● Task inputs

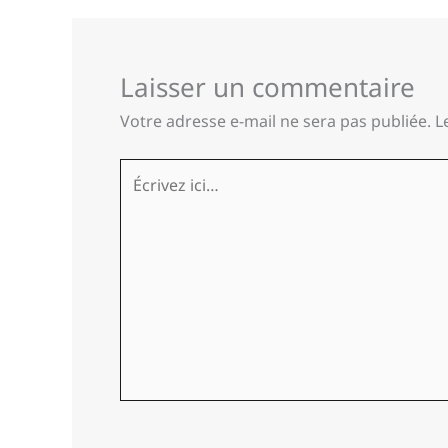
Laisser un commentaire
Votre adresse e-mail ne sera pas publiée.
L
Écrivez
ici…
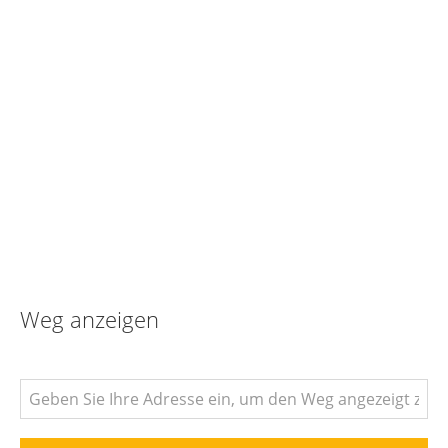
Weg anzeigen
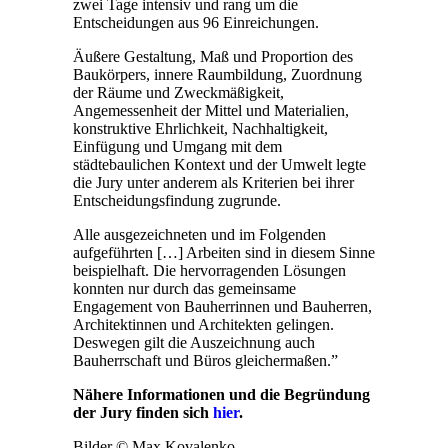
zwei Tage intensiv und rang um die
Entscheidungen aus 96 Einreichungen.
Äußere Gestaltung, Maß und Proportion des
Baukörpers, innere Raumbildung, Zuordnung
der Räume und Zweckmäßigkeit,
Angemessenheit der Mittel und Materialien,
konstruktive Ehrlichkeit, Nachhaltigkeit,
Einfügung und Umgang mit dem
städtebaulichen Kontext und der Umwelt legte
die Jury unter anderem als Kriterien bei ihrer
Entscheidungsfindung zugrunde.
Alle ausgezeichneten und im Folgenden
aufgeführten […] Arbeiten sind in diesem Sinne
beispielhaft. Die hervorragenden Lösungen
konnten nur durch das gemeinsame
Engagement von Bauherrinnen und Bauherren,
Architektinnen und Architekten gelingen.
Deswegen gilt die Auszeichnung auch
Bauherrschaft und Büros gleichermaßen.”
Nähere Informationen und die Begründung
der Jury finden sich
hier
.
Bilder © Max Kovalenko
* * *
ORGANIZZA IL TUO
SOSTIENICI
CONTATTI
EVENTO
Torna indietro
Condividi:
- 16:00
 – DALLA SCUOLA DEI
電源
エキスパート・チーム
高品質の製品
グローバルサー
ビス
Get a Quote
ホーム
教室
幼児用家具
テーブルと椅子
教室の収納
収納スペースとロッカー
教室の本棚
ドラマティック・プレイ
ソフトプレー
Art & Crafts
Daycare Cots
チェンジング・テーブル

● Exercise instructions
From the records above, reproduce exactly the lines from the one with "Entscheidungen aus 96 Einreichungen." to the one with "Bilder © Max Kovalenko", both included, and no others.

● Your response
Entscheidungen aus 96 Einreichungen.
Äußere Gestaltung, Maß und Proportion des
Baukörpers, innere Raumbildung, Zuordnung
der Räume und Zweckmäßigkeit,
Angemessenheit der Mittel und Materialien,
konstruktive Ehrlichkeit, Nachhaltigkeit,
Einfügung und Umgang mit dem
städtebaulichen Kontext und der Umwelt legte
die Jury unter anderem als Kriterien bei ihrer
Entscheidungsfindung zugrunde.
Alle ausgezeichneten und im Folgenden
aufgeführten […] Arbeiten sind in diesem Sinne
beispielhaft. Die hervorragenden Lösungen
konnten nur durch das gemeinsame
Engagement von Bauherrinnen und Bauherren,
Architektinnen und Architekten gelingen.
Deswegen gilt die Auszeichnung auch
Bauherrschaft und Büros gleichermaßen.”
Nähere Informationen und die Begründung
der Jury finden sich
hier
.
Bilder © Max Kovalenko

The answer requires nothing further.